A judge may appoint a professional conservator or fiduciary if no family member is available or multiple family members apply.
Conservatorship vs Power of Attorney Differences
What distinguishes a power of attorney from a conservatorship, then? Let’s list a few of the commonalities first.
- These are agreements that give someone the power to decide things that have legal consequences on behalf of another person.
- Depending on whether they are general or specific, both might have a large or small scope.
- Both can terminate under specific conditions; however, those conditions are different.
However, they differ greatly from one another. The following are the main distinctions between a power of attorney and a conservatorship:
- While power of attorney is voluntary (i.e., established by the principal), conservatorship is not.
- Regardless of when it takes effect, a power of attorney exists before the ward’s incapacitation. After the ward becomes ill conservatorship takes place.
- Whereas the principal chooses the agent in a POA, the court appoints the conservator.
- A principal can continue making decisions after establishing a POA, but a ward cannot override the decisions made by their conservator (as long as they are of sound mind)
- As long as they are still of sound mind, the principal can cancel a power of attorney. The only way the court can end a conservatorship is through a formal lawsuit.
Conservatorship vs. Durable Power of Attorney
The distinction between a conservatorship and a durable POA is another question that occasionally comes up. In the end, though, all of the previously mentioned factors are still relevant.

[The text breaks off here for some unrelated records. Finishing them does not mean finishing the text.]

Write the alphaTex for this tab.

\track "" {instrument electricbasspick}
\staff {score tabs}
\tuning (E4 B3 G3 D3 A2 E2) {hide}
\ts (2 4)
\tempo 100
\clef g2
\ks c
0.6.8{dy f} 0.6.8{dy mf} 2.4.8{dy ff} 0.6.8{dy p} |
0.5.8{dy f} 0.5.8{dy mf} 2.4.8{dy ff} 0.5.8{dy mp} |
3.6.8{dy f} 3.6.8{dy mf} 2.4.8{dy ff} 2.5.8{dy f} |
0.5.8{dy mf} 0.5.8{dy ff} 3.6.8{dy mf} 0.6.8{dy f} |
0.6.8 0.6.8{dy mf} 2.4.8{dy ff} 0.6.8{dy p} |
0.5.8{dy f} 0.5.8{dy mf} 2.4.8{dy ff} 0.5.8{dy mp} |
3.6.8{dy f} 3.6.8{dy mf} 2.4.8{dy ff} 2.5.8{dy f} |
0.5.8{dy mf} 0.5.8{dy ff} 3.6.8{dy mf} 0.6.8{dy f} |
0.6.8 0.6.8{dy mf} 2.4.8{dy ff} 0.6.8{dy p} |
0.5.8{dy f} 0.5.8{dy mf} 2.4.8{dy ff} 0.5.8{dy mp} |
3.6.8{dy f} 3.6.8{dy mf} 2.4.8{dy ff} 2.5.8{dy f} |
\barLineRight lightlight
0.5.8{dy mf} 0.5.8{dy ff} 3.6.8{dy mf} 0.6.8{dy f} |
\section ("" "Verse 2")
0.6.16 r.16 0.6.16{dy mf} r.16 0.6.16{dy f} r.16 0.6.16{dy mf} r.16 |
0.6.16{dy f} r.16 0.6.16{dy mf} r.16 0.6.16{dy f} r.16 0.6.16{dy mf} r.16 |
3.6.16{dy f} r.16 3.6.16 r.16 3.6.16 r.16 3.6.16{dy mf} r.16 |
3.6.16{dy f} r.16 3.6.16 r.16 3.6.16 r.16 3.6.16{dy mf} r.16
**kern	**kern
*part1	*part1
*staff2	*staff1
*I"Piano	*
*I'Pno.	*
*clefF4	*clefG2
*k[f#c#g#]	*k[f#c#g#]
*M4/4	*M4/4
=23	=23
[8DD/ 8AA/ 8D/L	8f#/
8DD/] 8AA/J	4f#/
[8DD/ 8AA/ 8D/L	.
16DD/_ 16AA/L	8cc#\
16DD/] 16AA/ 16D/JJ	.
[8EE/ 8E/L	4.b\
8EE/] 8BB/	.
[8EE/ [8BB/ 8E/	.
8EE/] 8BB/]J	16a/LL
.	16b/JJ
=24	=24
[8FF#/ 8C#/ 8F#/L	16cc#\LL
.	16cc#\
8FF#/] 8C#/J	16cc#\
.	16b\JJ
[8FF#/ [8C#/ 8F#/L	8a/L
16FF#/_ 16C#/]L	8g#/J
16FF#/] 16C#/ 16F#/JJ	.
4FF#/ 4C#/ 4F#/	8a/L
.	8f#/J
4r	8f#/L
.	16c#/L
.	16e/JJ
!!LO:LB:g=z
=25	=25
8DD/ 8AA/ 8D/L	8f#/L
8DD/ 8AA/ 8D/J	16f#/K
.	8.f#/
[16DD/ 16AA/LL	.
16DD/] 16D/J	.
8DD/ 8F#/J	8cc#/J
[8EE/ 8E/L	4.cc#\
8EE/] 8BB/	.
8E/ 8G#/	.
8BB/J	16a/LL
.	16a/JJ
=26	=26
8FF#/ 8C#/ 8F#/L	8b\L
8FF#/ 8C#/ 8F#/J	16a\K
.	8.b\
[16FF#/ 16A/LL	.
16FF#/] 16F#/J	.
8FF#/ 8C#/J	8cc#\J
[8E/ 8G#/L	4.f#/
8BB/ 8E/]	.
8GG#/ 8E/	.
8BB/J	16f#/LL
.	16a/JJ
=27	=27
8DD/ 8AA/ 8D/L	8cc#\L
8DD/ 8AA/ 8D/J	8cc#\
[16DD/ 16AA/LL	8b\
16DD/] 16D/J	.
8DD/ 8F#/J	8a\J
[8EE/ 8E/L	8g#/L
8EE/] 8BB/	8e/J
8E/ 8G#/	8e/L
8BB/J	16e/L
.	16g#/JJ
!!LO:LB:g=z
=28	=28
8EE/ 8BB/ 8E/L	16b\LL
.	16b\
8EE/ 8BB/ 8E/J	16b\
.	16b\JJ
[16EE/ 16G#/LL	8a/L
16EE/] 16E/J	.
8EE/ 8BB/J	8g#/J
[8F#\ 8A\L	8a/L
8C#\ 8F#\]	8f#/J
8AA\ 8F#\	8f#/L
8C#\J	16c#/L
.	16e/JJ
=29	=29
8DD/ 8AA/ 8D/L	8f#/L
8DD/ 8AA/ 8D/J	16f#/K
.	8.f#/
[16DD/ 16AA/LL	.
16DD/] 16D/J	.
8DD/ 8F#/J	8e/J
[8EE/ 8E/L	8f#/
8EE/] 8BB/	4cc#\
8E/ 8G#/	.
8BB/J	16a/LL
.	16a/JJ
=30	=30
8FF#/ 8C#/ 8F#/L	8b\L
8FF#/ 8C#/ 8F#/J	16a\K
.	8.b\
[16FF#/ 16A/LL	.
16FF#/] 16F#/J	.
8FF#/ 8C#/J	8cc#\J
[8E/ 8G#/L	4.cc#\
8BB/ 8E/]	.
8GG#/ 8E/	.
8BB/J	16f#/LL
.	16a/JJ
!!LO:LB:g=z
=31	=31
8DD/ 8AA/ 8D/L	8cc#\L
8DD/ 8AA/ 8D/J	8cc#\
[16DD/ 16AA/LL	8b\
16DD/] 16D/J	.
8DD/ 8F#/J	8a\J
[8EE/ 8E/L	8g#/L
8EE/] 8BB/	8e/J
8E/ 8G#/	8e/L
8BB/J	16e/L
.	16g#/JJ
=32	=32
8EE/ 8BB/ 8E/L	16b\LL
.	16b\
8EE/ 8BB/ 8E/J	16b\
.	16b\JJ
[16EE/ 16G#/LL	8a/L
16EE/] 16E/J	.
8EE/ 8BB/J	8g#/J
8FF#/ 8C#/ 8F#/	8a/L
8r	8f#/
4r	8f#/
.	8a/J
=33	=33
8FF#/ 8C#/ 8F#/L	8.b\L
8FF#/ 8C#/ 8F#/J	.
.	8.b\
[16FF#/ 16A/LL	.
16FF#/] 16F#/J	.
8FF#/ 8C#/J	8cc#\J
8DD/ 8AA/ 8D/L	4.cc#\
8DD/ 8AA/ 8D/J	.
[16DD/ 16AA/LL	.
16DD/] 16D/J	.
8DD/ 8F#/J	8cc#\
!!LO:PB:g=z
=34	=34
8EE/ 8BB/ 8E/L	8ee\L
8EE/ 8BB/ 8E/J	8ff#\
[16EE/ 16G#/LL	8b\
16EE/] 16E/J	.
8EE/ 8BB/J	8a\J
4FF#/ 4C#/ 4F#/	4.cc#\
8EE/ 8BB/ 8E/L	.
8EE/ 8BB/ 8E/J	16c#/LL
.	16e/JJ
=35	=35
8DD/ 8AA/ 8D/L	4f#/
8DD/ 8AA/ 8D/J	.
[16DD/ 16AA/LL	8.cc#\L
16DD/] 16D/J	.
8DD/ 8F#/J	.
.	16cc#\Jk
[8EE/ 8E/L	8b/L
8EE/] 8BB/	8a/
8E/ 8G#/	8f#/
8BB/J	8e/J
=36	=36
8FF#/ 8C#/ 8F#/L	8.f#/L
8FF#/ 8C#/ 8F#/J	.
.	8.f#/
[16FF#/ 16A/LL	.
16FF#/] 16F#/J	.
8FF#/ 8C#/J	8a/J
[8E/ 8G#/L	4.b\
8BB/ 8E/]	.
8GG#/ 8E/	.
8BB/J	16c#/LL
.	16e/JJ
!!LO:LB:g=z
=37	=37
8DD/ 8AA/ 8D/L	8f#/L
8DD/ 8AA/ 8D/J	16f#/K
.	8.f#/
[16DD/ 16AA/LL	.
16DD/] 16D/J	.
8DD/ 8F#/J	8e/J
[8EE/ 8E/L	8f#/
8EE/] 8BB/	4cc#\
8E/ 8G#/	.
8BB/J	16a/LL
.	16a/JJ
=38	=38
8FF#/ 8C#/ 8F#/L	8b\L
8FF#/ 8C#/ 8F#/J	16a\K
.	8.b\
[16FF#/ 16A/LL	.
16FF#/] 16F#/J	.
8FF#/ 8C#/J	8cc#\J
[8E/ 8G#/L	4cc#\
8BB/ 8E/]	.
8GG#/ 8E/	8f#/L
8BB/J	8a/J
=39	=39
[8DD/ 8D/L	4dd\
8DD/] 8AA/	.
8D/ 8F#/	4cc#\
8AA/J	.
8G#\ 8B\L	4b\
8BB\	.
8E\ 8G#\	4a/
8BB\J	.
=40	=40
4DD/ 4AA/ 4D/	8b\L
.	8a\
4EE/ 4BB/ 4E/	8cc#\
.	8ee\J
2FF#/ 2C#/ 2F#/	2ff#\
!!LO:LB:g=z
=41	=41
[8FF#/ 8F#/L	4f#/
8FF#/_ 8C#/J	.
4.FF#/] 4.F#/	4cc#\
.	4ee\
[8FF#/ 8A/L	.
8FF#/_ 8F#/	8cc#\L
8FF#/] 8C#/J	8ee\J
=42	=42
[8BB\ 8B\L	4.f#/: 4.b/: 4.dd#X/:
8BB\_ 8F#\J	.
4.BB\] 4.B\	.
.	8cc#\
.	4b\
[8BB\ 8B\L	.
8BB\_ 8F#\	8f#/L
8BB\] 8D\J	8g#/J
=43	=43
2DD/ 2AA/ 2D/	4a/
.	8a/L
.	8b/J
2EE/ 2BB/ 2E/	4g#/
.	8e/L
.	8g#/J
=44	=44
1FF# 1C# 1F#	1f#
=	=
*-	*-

Durable POAs, which remain in effect even when principals cannot make independent decisions, resemble conservatorships more than non-durable POAs.
FAQs
Which power of attorney is the strongest?
When you are unable to act on your behalf, an agent gets permission from a durable POA. Because of this, many people believe that a permanent POA is the most powerful type of power of attorney.
Can someone who isn’t a lawyer be given power of attorney?
Only legal entities or those with the ability to sue and defend themselves can obtain power of attorney. Above all, it is typically advisable that a competent attorney draft and advise on a POA.
Which attorney rank is the highest?
The Attorney General is the chief law enforcement official and legal representative for the federal government of the United States. He or she also serves as a member of the Cabinet and leads the Department of Justice.
Is a power of attorney a deed?
A power of attorney is a legal document that allows one party to give another party ownership of property.
Conclusion
What differentiates a power of attorney from a conservatorship, then?
Conservatorships and powers of attorney are legal arrangements that assist individuals who lack the mental capacity to manage their affairs. Courts establish conservatorships; they are not voluntary, and the court alone has the authority to end them.
Because of these distinctions, it is usually a better idea to proactively plan for the future and express your wishes through a durable power of attorney than to entrust a court with making such crucial decisions on your behalf.